_Source information:_
%%

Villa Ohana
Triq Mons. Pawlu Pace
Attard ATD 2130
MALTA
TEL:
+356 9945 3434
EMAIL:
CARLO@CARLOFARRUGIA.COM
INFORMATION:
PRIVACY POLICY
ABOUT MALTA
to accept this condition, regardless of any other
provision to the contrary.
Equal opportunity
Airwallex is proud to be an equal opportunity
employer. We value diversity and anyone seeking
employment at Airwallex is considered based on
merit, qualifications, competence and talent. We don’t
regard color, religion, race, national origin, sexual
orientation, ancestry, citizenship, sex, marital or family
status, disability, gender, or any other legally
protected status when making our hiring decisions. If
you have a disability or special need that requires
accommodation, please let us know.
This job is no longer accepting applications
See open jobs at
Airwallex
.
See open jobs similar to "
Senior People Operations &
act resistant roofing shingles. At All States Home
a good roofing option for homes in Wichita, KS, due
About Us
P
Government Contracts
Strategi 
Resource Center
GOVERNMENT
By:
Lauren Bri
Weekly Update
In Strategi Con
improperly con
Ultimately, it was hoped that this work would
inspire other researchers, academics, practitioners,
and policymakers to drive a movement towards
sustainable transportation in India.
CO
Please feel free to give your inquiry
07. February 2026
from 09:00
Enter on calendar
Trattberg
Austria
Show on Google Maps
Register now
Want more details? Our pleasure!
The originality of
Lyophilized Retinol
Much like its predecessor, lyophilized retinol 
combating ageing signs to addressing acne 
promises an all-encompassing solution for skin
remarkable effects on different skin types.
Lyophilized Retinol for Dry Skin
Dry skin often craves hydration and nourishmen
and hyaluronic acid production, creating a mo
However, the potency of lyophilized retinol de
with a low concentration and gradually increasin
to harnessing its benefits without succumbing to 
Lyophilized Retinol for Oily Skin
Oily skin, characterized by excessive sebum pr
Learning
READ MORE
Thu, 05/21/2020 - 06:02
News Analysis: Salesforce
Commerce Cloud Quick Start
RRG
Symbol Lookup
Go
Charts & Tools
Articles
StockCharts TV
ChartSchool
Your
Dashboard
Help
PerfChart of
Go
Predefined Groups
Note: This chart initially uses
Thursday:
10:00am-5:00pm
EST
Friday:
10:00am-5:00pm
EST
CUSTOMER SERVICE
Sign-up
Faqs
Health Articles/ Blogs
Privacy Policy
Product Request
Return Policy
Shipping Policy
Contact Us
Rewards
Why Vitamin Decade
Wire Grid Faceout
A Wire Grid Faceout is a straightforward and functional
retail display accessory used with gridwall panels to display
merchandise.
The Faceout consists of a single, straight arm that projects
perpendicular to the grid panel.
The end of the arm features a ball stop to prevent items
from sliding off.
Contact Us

%%

Can you collect and copy out every line of the entries that contains the word "opportunity"?

_Exercise response:_
Equal opportunity
Airwallex is proud to be an equal opportunity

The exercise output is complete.